The “Adulting…Kinda?” podcast was the first to be produced in the CAAT Center’s media room, and its hosts are Kiasa Cunningham and Riley Walker. Both were 20 years old at the time the podcast started, and they discussed issues including the pressures put on Black women, young love, living on one’s own, racism, social justice and current events.
They also talked about less serious topics, such as music and television, and amassed a following, Jones said. Cunningham, Walker and the CAAT Center also hosted monthly activities for young people ages 16 to 22 that included game night, karaoke night and open mic night.
Funding for that programming ended with the PA SHARP grant, but earlier this year PA Humanities launched its first-ever Youth Led Humanities cohort as the next phase of Teen Reading Lounge (TRL) programming, and Jones saw a perfect fit for her civics and socially-oriented CAAT Klub, founded in partnership with the local STEM high school last year as a teen-led program. They are excited to partner this year with PA Humanities.
The Youth-Led Cohort pilot program is based on best practices identified through 10 years of TRL research and evaluation and is designed to help libraries and out-of-school-time programs, such as the CAAT Klub, to create sustainable youth-led humanities programming and engagement. Each site receives $5,000 to develop and administer youth-led humanities programming, and two to three members from each site will also participate in a bi-monthly community of practice meeting to encourage peer learning and solidarity. In addition, one to two youth from each site will have the opportunity to participate in statewide youth leadership training designed to help build their capacity to use their unique strengths and voice in their communities.

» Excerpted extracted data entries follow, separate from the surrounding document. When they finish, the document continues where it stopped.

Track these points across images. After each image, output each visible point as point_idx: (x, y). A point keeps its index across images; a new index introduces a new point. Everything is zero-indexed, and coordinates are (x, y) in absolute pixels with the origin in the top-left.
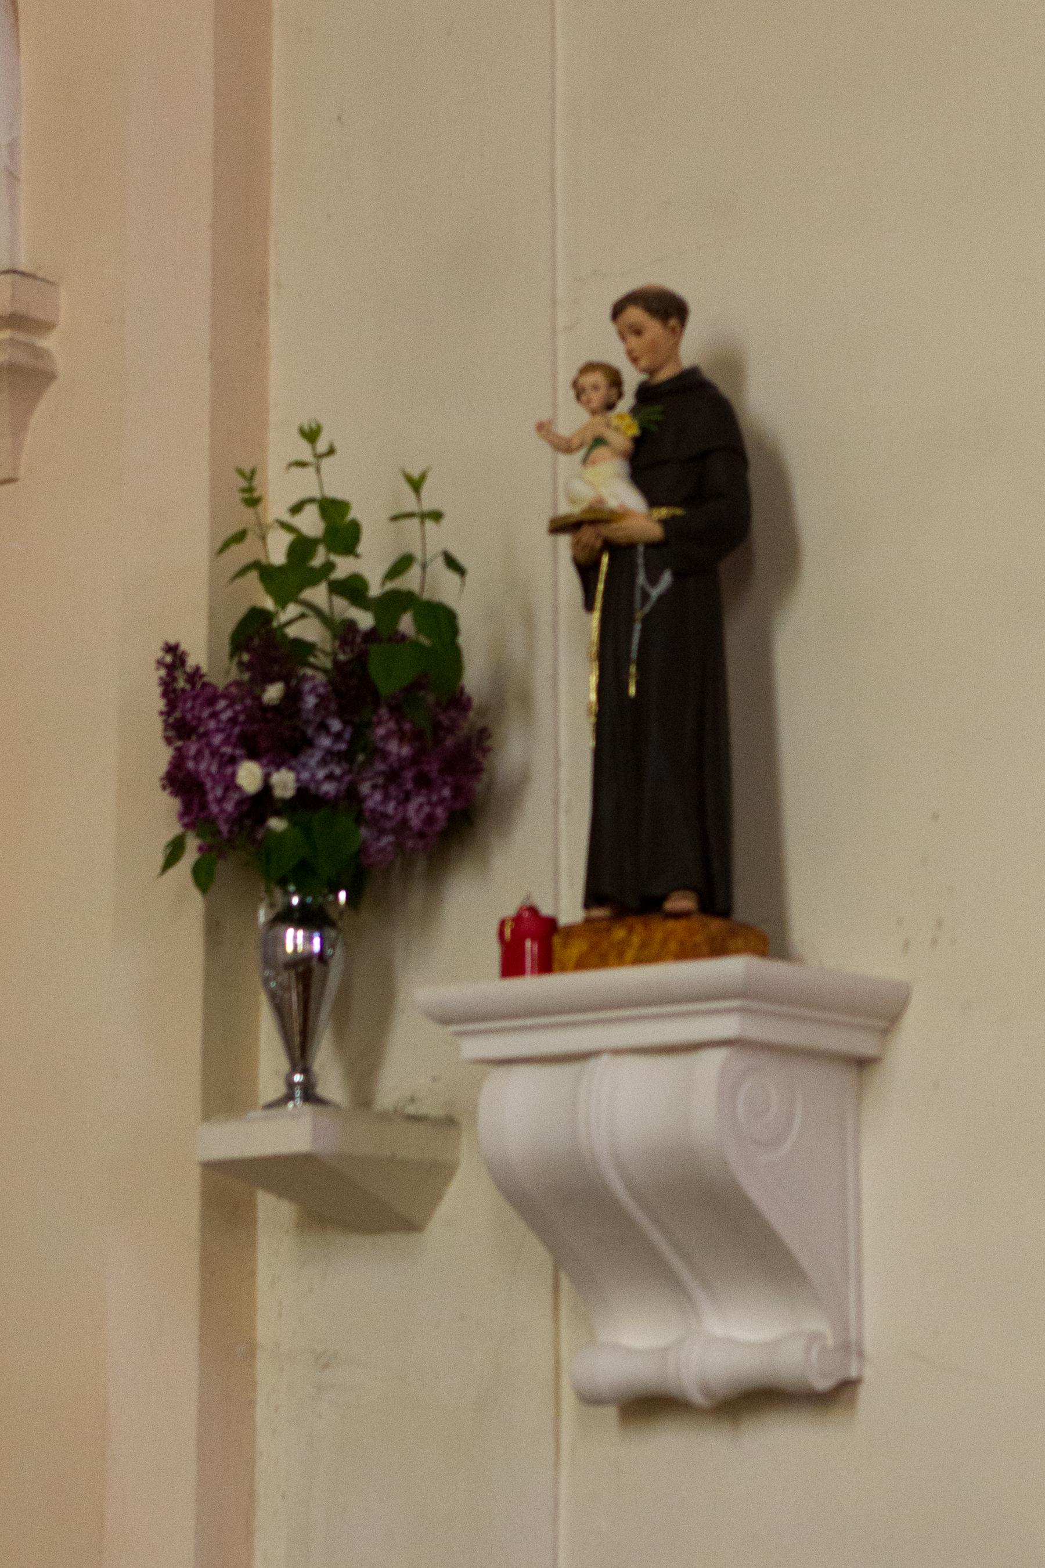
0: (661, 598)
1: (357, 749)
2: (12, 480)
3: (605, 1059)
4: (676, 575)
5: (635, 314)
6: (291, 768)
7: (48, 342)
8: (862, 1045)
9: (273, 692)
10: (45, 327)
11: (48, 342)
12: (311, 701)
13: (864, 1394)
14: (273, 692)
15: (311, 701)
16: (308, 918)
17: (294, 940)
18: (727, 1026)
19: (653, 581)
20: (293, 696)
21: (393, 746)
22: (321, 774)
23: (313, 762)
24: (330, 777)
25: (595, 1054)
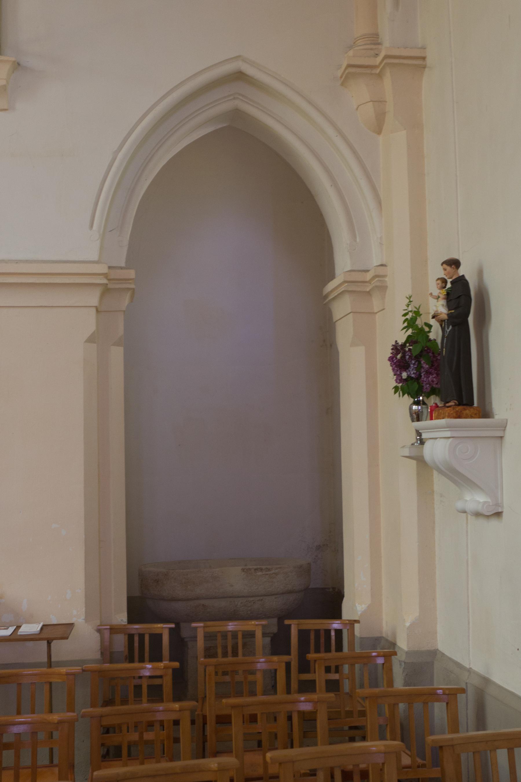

“One of the questions I asked (the teens) was, ‘Have you ever been part of a program or organization where you will decide absolutely everything?’ and they were like, ‘Wait, what?’” Jones said. “At first they really didn’t understand the concept because they were so used to adults guiding them and telling them what to do.”
Right now, Jones said, there are 12 teens participating in the CAAT Klub. They’re still deciding on the theme of the podcast, but have already identified some of the projects they want to take on over the next few months, including feeding the unhoused and hosting a culture day where they can highlight some of the food, dress and traditions from their various backgrounds and family history. Jones is hoping to piggyback some of those ideas, such as a culture day, with broader projects such as the CAAT Center’s upcoming Juneteenth celebration with the county in order to get more exposure for what the youth are doing.

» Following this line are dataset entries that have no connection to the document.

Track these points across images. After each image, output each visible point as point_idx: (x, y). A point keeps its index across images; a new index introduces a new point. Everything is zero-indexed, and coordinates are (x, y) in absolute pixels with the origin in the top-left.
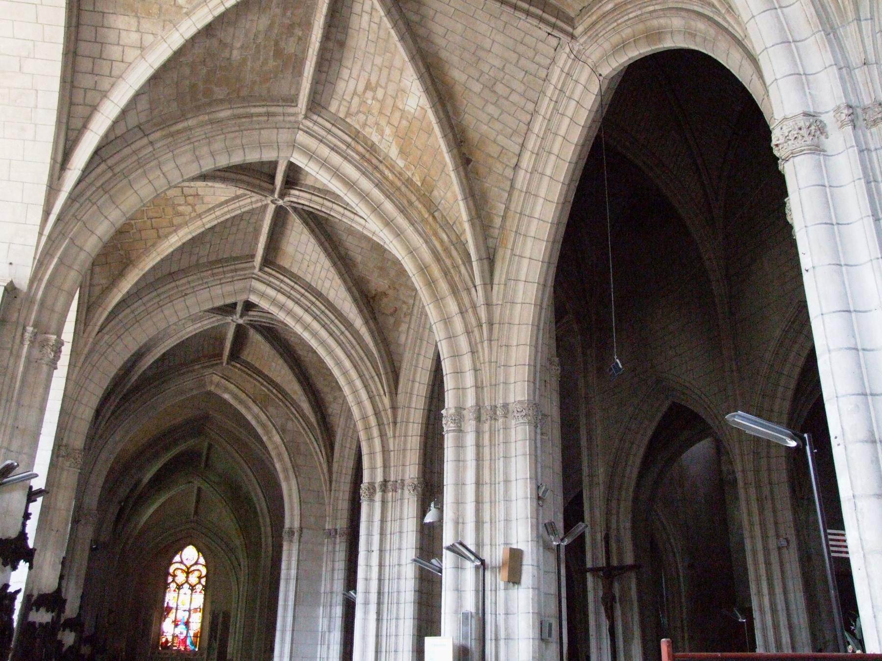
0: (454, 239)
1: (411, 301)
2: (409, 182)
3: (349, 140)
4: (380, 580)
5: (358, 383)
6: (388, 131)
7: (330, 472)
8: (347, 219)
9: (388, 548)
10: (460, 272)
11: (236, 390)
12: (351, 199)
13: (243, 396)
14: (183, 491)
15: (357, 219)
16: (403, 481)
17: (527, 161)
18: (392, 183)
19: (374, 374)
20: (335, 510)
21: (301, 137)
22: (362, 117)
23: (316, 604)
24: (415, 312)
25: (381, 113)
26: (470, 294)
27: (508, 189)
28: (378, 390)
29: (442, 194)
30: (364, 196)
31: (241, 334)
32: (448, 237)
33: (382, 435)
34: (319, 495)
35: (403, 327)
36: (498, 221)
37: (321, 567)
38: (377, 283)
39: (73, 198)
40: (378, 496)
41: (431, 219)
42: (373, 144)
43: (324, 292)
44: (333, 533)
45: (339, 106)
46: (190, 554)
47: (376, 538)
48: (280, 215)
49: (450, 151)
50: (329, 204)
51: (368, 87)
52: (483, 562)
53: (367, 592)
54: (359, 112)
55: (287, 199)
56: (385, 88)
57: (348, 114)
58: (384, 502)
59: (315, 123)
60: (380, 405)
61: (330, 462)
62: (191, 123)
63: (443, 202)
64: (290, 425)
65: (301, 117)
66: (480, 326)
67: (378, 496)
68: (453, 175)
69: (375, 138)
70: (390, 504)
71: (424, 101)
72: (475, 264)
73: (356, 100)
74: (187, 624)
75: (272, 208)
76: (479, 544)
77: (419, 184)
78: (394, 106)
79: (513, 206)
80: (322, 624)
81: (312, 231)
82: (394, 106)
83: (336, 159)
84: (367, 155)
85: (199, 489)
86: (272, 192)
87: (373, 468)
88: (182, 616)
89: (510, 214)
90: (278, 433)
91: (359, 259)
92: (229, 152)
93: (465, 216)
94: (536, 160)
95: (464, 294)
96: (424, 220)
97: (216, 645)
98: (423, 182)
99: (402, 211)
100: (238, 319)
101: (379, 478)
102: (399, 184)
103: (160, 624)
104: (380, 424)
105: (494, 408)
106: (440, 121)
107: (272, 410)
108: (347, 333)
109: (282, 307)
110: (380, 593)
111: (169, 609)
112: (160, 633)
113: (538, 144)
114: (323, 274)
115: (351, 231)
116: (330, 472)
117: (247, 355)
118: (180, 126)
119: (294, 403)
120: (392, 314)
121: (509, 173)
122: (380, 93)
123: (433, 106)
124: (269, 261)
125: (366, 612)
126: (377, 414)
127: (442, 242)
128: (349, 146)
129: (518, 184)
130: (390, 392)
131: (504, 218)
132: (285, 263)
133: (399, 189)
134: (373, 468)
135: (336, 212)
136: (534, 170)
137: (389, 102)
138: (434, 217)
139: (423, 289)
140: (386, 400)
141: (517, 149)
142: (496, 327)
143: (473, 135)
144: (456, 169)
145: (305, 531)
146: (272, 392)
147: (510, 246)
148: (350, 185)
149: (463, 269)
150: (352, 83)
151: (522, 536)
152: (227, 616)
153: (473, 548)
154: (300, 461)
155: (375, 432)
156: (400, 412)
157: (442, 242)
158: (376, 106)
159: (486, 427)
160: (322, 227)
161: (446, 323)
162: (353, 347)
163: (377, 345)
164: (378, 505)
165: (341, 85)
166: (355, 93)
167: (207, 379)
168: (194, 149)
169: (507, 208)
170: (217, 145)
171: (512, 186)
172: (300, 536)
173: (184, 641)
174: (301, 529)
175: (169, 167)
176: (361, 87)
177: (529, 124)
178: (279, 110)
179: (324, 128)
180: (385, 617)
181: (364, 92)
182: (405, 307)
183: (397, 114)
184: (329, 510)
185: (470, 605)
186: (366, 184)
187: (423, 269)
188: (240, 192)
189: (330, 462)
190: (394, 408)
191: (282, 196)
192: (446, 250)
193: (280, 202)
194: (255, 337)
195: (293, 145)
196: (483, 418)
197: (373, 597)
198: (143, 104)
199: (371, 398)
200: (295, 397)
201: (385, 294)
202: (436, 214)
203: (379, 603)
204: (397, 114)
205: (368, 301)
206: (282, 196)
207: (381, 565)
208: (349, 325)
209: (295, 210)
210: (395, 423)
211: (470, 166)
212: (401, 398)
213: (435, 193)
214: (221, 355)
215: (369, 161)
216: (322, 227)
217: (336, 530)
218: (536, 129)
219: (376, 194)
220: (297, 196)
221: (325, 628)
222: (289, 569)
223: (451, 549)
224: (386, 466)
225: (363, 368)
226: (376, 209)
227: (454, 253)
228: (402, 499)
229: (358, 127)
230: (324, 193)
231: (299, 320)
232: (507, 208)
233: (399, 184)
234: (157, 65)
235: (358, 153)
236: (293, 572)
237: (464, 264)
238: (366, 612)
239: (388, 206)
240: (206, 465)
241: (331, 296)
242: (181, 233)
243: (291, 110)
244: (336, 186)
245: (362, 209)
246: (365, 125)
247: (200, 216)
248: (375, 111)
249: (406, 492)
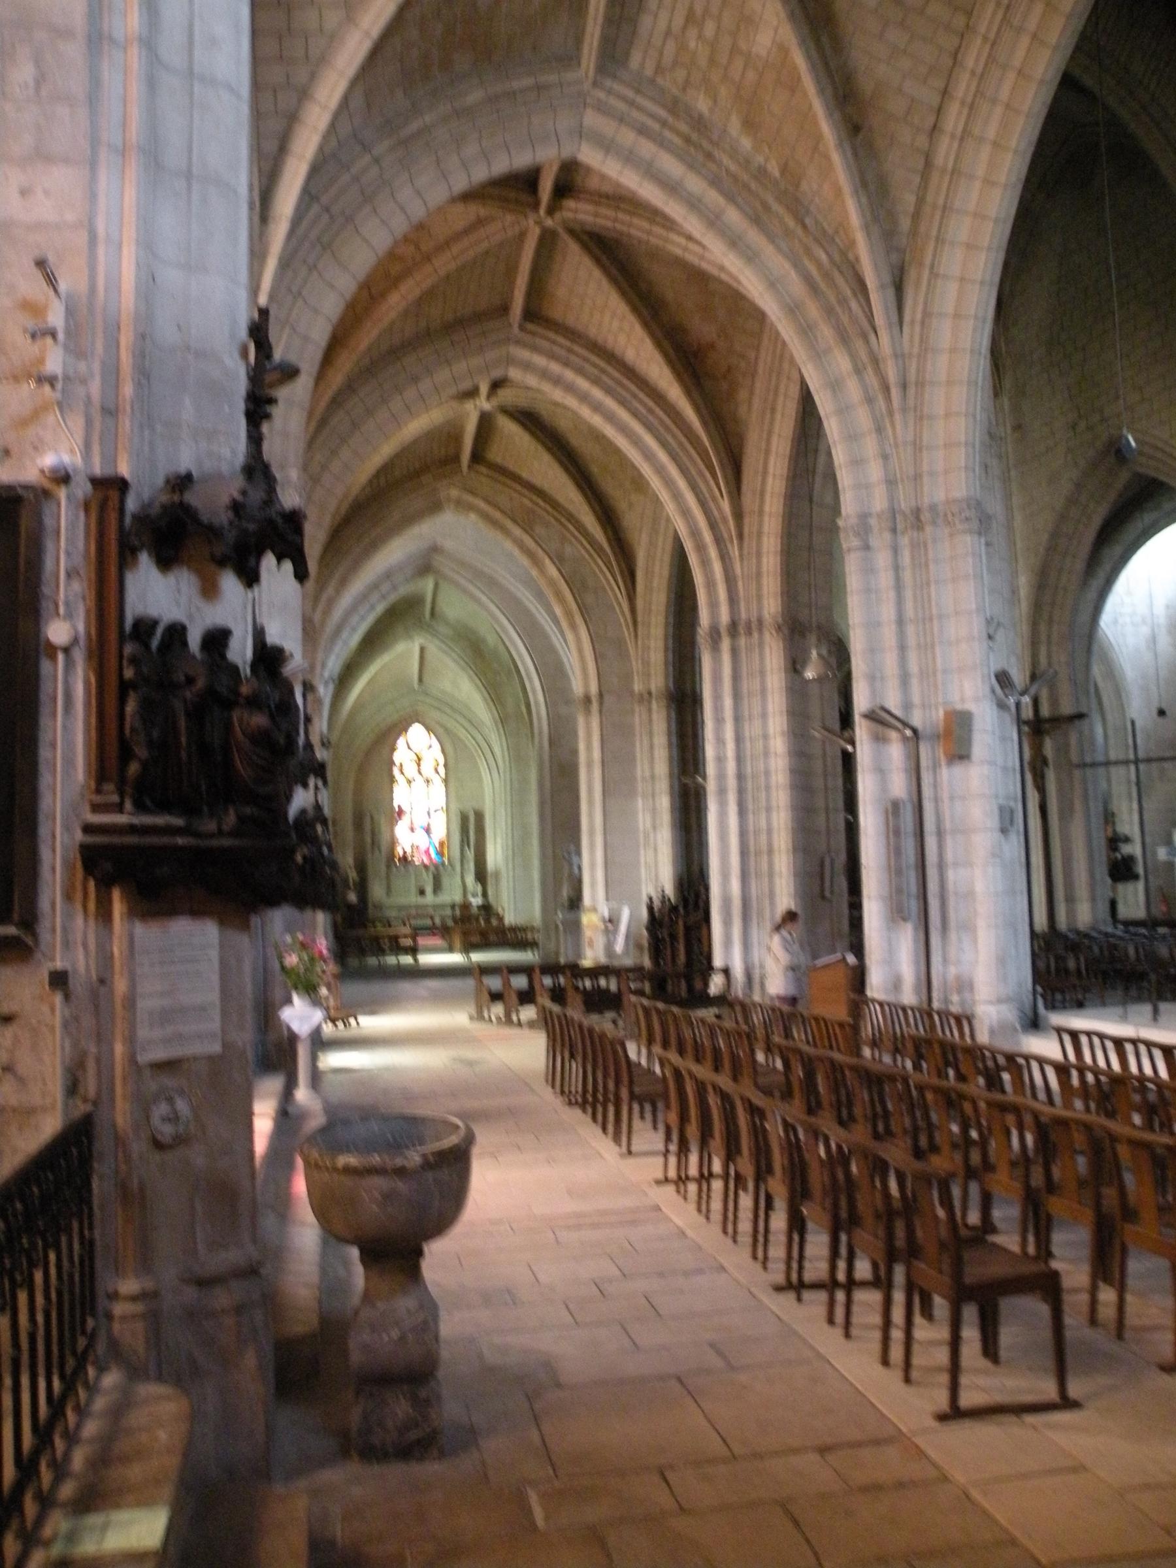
0: (837, 257)
1: (752, 355)
2: (761, 174)
3: (663, 113)
4: (739, 759)
5: (682, 484)
6: (723, 92)
7: (633, 610)
8: (656, 236)
9: (746, 713)
10: (850, 309)
11: (482, 505)
12: (674, 209)
13: (498, 515)
14: (404, 653)
15: (691, 246)
16: (760, 621)
17: (953, 119)
18: (735, 179)
19: (702, 467)
20: (646, 663)
21: (591, 119)
22: (680, 74)
23: (632, 794)
24: (760, 371)
25: (712, 61)
26: (867, 342)
27: (920, 167)
28: (710, 490)
29: (815, 186)
30: (694, 204)
31: (485, 424)
32: (827, 253)
33: (724, 557)
34: (620, 644)
35: (743, 395)
36: (905, 224)
37: (634, 745)
38: (702, 330)
39: (285, 264)
40: (726, 644)
41: (799, 231)
42: (701, 116)
43: (618, 352)
44: (646, 696)
45: (644, 58)
46: (417, 732)
47: (728, 702)
48: (548, 241)
49: (830, 115)
50: (627, 218)
51: (690, 18)
52: (915, 731)
53: (721, 776)
54: (675, 63)
55: (558, 216)
56: (719, 19)
57: (659, 69)
58: (734, 652)
59: (610, 92)
60: (716, 513)
61: (631, 598)
62: (428, 118)
63: (817, 200)
64: (568, 550)
65: (587, 86)
66: (886, 389)
67: (726, 644)
68: (836, 158)
69: (702, 105)
70: (743, 655)
71: (788, 35)
72: (874, 297)
73: (670, 47)
74: (428, 830)
75: (534, 233)
76: (907, 706)
77: (776, 173)
78: (734, 50)
79: (929, 198)
80: (643, 820)
81: (598, 261)
82: (734, 50)
83: (647, 149)
84: (694, 136)
85: (422, 650)
86: (536, 206)
87: (713, 605)
88: (420, 821)
89: (927, 209)
90: (554, 563)
91: (670, 296)
92: (486, 156)
93: (855, 219)
94: (969, 115)
95: (859, 344)
96: (788, 233)
97: (470, 855)
98: (784, 169)
99: (756, 221)
100: (484, 403)
101: (724, 617)
102: (745, 177)
103: (392, 831)
104: (718, 540)
105: (917, 512)
106: (813, 68)
107: (539, 530)
108: (658, 411)
109: (557, 381)
110: (740, 777)
111: (401, 812)
112: (393, 842)
113: (973, 88)
114: (616, 324)
115: (655, 254)
116: (633, 610)
117: (495, 454)
118: (414, 126)
119: (571, 518)
120: (725, 377)
121: (922, 141)
122: (710, 29)
123: (802, 42)
124: (532, 314)
125: (723, 804)
126: (713, 526)
127: (819, 265)
128: (664, 123)
129: (939, 160)
130: (729, 493)
131: (916, 216)
132: (556, 313)
133: (746, 186)
134: (713, 605)
135: (637, 229)
136: (966, 134)
137: (726, 42)
138: (804, 226)
139: (796, 341)
140: (726, 505)
141: (935, 100)
142: (912, 391)
143: (866, 86)
144: (840, 145)
145: (607, 698)
146: (537, 504)
147: (928, 261)
148: (672, 188)
149: (854, 305)
150: (663, 16)
151: (971, 692)
152: (479, 817)
153: (897, 712)
154: (590, 599)
155: (713, 553)
156: (746, 521)
157: (819, 265)
158: (703, 53)
159: (904, 541)
160: (616, 258)
161: (834, 391)
162: (667, 429)
163: (705, 424)
164: (726, 657)
165: (646, 21)
166: (668, 33)
167: (443, 495)
168: (438, 162)
169: (920, 201)
170: (471, 149)
171: (928, 164)
172: (601, 703)
173: (427, 852)
174: (601, 695)
175: (405, 194)
176: (679, 20)
177: (956, 54)
178: (553, 78)
179: (624, 99)
180: (750, 807)
181: (685, 28)
182: (743, 364)
183: (739, 63)
184: (636, 665)
185: (899, 786)
186: (695, 184)
187: (793, 310)
188: (483, 212)
189: (631, 598)
190: (738, 515)
191: (551, 211)
192: (826, 276)
193: (549, 222)
194: (508, 427)
195: (580, 133)
196: (899, 527)
197: (732, 783)
198: (357, 102)
199: (702, 503)
200: (571, 508)
201: (712, 346)
202: (808, 221)
203: (741, 791)
204: (739, 63)
205: (690, 360)
206: (551, 211)
207: (739, 740)
208: (658, 397)
209: (571, 232)
210: (740, 536)
211: (860, 137)
212: (748, 500)
213: (804, 186)
214: (456, 458)
215: (698, 147)
216: (616, 258)
217: (650, 693)
218: (970, 62)
219: (713, 197)
220: (578, 211)
221: (648, 824)
222: (589, 748)
223: (871, 716)
224: (733, 600)
225: (685, 459)
226: (713, 221)
227: (840, 281)
228: (761, 645)
229: (675, 91)
230: (622, 200)
231: (584, 398)
232: (920, 201)
233: (745, 177)
234: (376, 32)
235: (678, 133)
236: (597, 754)
237: (855, 295)
238: (723, 804)
239: (733, 216)
240: (433, 614)
241: (630, 356)
242: (404, 288)
243: (570, 76)
244: (649, 192)
245: (693, 225)
246: (686, 85)
247: (428, 258)
248: (703, 62)
249: (767, 637)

“If we can develop responsible teens, we’re planning for responsible adults,” Jones said. “I’m hoping this is going to be an avenue for us to get peoples’ voices out, maybe even create a youth magazine of some sort to talk about what’s happening in the different schools and, again, give them a voice. There’s no media on the good things that are happening, so folks are perpetuating the negative, bad stereotypes. My goal is to change the narrative so folks can see how wonderful the people of Chester are. And hopefully we can go past Chester, and folks can see this is just one of the places that’s rising and thriving.”